To his hot confusion Majid attempted to respond by pulling out other items from the past. From behind the dark armoire he
took a cardboard box in which he had, at Hayaam’s death, set aside two tunics and one pair of loose trousers, keeping them
from all the cousins who had taken things away for charity, for poor relations, for the helping-with-the grief He wanted,
if such a thing were possible, to recall Hayaam as she had really been, before deciding what to do. Perhaps the clothes would
help him.
Sight is not the truest sense
, he thought.
Touch and smell may be
. Practicing as he set the old box down, he said: “This is what you wore.” He squared his shoulders, bent forward carefully
and slowly, peeled the cardboard wings apart, and eyed the folded bundle. He took a long breath through his nose. There was,
as he had hoped, a smell, and it rose up and he breathed harder. But it was not a wifely smell. Not once washed since Hayaam’s
death, the clothes smelled, disheartened Majid thought, like Kikanga dampness, mold.

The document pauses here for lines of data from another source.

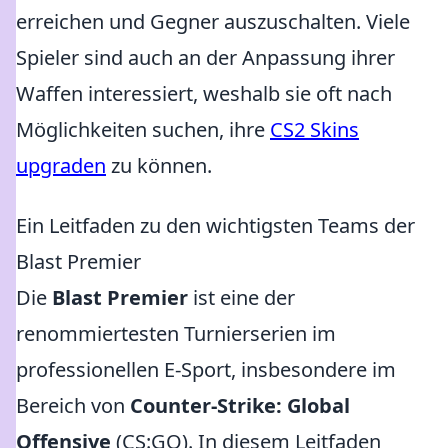
erreichen und Gegner auszuschalten. Viele
Spieler sind auch an der Anpassung ihrer
Waffen interessiert, weshalb sie oft nach
Möglichkeiten suchen, ihre
CS2 Skins
upgraden
zu können.
Ein Leitfaden zu den wichtigsten Teams der
Blast Premier
Die
Blast Premier
ist eine der
renommiertesten Turnierserien im
professionellen E-Sport, insbesondere im
Bereich von
Counter-Strike: Global
Offensive
(CS:GO). In diesem Leitfaden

Like things left in the rain.

Nonetheless, the clothing called up something from the shadows. As Majid Ghulam pulled the box into the middle of the room
and settled on the carpet—could it be?—he felt the air grow thick; a shape appeared beside him.
Could it be?
In the heavy violet of the curtained morning light, Majid sensed an apparition at the corner of his eye. An apparition! He
was not entirely surprised. He’d seen things after his wife’s death, hadn’t he, that no one else could see. Shadows. Birds
where there were none. Ancient bearded men in white, sneaking through the dawn. Demons with one human hand and one hand that
was wood. At least so people said. Wasn’t sadness-madness made of just precisely this? Why not, why not, when he desired it,
a presence in the room?
A woman
, Majid thought. Why should he not call up the dead?

Squatting on his heels, hands gone still above the cardboard flaps, which were like doors into the past, Majid held his breath
and tried to keep his balance. He felt his chest go tight. He waited. He let the air out of his mouth. He steeled himself.
With every blink the shadow took on weight.
This is not unusual
, he thought.
I have been mad and sad. I have been more than dead myself. I have seen all kinds of things
. He prepared himself to look.
All right
. Majid turned his head. Did he see her in his mind or in the space before his hungry eyes? Was she really there? No matter,
no matter at all. It was, indeed, a woman. A full-sized one, moreover, in a shimmering green dress. With—was it?—Hayaam’s
almost-shape. Majid sought her face.
All right
. The revenant was real. Could be.

But—was
this
the wife he had been trying to recall? Majid could look carefully at things if he willed himself to do so. He kept very still
and tried. Hunched just there beside him, the woman looked, perhaps, as Hayaam’s older sister might have. She was heavier
than Majid’s memory of his own happy bride. More
womanly
, in fact. From the base of her round skull a silky rope of hair reached
down to the floor. Did Majid feel it, prickling, waspish, like a shiver, too long and yet familiar under his bare feet? He
watched. There was no glimmer at the woman’s nose, no stud shining in the light. Was
she
widowed, too? His working mouth went dry.

She was not looking at her husband (if that was who he was). Her head was bent over the contents of the box. Majid’s eyes,
his neck, felt almost frozen, tight. The figure shifted but Majid could not move. He felt no threat from her, no, simply swollen
quiet. Everything felt still. This Hayaam-not-Hayaam, biting at her lip, reached out a hooked finger and pulled the cardboard
flaps aside. Majid’s skin went cold. He felt a bit afraid. But, sensing that
for good or ill
he was in sudden partnership with the woman-shape beside him, propelled by something other than his will, Majid reached into
the box. He brought the tunics out and set the sour pile between them.